India: Driving while Muslim? Cops plant evidence, skew facts

GlobalPost

India's Muslim minority faces economic and social discrimination–resulting in skewed poverty figures for the community. But their treatment at the hands of government authorities can be even worse, new reports suggest.

A new study by the Jamia Teachers’ Solidarity Association (JTSA) documents 16 cases in which the so-called "special cell" of the Delhi police allegedly planted evidence in an effort to nab Muslim youths as operatives of terrorist groups like Al Badr, Harkat-ul-Jihad-al-Islami (HUJI) and Lashkar-e-Toiba (LeT), Outlook magazine reports. All 16 were later acquitted by the courts. 

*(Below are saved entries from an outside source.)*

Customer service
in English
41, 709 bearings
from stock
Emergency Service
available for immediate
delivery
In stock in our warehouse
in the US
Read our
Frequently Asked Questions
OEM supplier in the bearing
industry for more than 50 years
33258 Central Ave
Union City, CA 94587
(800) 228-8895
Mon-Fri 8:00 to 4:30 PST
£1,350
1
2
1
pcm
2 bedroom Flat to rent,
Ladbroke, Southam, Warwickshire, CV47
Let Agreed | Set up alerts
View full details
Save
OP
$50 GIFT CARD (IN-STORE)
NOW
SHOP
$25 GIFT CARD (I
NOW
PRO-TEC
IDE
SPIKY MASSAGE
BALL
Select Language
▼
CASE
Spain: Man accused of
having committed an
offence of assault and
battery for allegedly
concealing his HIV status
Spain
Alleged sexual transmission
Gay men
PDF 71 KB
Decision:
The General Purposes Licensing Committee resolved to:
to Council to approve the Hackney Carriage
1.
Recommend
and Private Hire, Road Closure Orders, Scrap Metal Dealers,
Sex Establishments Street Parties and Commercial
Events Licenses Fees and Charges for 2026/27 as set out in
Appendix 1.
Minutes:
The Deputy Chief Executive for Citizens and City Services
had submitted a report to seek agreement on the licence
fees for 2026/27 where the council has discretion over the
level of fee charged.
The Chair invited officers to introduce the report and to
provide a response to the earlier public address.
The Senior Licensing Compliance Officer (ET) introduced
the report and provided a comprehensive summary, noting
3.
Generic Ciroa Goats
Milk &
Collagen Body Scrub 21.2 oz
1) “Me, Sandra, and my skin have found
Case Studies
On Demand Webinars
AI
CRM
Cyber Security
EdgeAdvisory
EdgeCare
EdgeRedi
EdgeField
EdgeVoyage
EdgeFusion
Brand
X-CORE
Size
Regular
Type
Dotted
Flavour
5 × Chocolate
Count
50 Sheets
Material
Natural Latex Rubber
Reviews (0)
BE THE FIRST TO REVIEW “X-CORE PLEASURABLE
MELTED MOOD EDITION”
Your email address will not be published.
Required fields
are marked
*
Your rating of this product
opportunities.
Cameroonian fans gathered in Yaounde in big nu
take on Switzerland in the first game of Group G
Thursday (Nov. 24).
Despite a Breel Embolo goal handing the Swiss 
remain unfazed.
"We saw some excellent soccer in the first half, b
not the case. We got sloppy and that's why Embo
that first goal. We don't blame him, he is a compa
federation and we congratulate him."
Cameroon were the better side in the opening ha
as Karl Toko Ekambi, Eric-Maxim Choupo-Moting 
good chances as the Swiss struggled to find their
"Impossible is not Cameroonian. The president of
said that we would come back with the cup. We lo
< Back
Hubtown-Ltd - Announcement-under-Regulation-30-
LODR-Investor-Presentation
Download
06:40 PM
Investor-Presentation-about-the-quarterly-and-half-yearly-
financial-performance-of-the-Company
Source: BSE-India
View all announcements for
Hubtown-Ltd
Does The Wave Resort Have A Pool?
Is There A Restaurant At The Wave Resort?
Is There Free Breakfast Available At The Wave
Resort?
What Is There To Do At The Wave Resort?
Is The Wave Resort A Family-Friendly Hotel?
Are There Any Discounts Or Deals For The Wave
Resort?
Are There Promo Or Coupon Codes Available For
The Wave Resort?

But not everybody is so lucky, presumably. Even those who avoid conviction, thanks to support from human rights activists and the like, may never escape the cloud of suspicion that surrounds them after the initial arrest. And there has so far been no attempt to compensate the victims of this type of abuse by the police, or to lay criminal charges against the police officers involved, the JTSA points out.

“Courts have clearly indicted the special cell for setting up innocents, violating due process, concocting evidence… (they have) ordered a CBI probe against the cell and directed the filing of FIRs and initiation of departmental inquiries," Outlook quotes JTSA president Manisha Sethi as saying. Yet, not a single officer in the operations described here has suffered any consequence. Instead, they get promotions and gallantry awards.”

Across India, the situation is equally bad, journalist Muzamil Jaleel points out in a compelling series of articles for the Indian Express on the prosecutions of alleged operatives of the banned Students' Islamic Movement of Indian (SIMI). 

In one article, Jaleel unveils how six terrorism cases, lodged over a two-year period in five different Indian cities, all relied on the same dubious evidence: Possession of an April 2004 issue of a Hindi magazine, Tehrik-e-Millat. And not just the same issue. The very same, tattered copy of the magazine, which had the names of sisters named Aashiya and Rafia handwritten on the covers.

"In the space of two years, these same copies of the April 2004 issue of Tehrik-e-Millat — with the names of the Khandwa sisters written by hand on the cover — travelled to at least two other states," Jaleel writes. "Several cases later, the police even started referring to the magazine as 'Tehrik Millat Aasiya' and 'Tehrik Rafia' in their official records. However, other than their names on the magazines, the two sisters were never mentioned in police records."  Nor was the magazine in question ever banned, though a case was once lodged against its editor.

In another piece, Jaleel reveals that in one month five people were arrested as SIMI activists in Indore, Madhya Pradesh, simply for shouting slogans.

"The script was the same: a mukhbir or informer tipped off police about men 'shouting anti-government slogans' outside mosques or in front of their homes, and the men were arrested and then left to battle it out in court," Jaleel writes.

In another case, a man who left SIMI before it was banned — back in 2000 — has been battling the courts, and even spent 21 months in jail, because of a poster he possessed before it had even been outlawed.